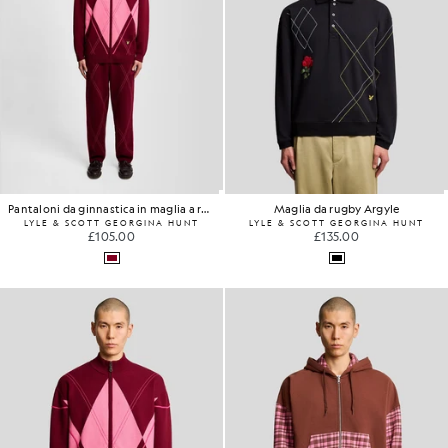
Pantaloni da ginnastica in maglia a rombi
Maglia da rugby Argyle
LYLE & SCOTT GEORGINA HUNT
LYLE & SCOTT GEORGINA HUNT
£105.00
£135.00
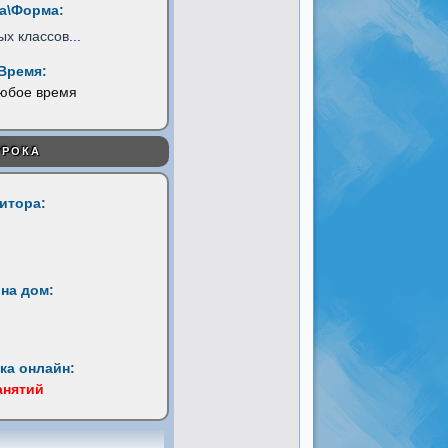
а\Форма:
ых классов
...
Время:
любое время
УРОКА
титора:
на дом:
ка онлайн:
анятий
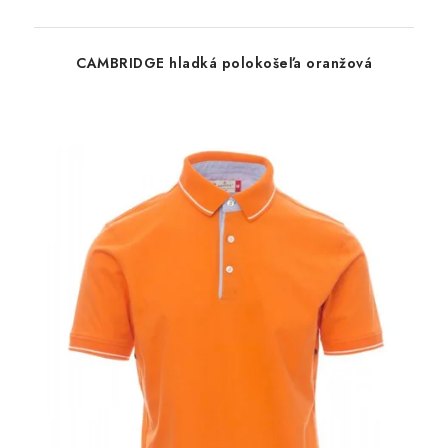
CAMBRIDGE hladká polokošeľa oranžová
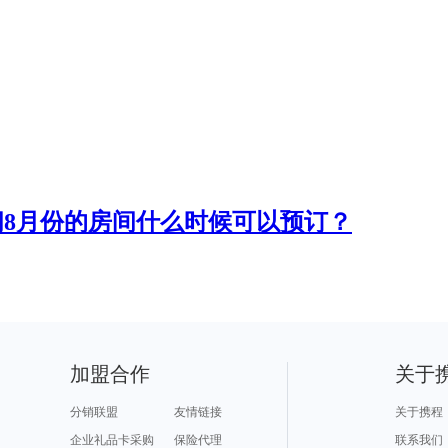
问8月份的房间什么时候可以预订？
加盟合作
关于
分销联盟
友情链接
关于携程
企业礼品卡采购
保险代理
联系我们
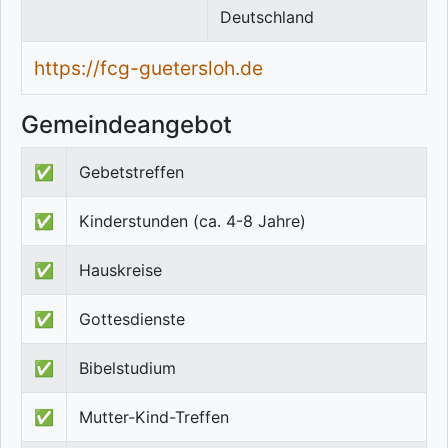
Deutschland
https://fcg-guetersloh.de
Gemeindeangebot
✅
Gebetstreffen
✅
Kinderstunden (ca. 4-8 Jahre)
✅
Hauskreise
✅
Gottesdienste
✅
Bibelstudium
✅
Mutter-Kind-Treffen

* * *

Assigned task:
Can you copy, character for character, all the text read from every one of the records above, with the pictures left out of your answer?

Response to this task:
Pantaloni da ginnastica in maglia a rombi
Maglia da rugby Argyle
LYLE & SCOTT GEORGINA HUNT
LYLE & SCOTT GEORGINA HUNT
£105.00
£135.00
а\Форма:
ых классов
...
Время:
любое время
УРОКА
титора:
на дом:
ка онлайн:
анятий
CAMBRIDGE hladká polokošeľa oranžová
问8月份的房间什么时候可以预订？
加盟合作
关于
分销联盟
友情链接
关于携程
企业礼品卡采购
保险代理
联系我们
Deutschland
https://fcg-guetersloh.de
Gemeindeangebot
✅
Gebetstreffen
✅
Kinderstunden (ca. 4-8 Jahre)
✅
Hauskreise
✅
Gottesdienste
✅
Bibelstudium
✅
Mutter-Kind-Treffen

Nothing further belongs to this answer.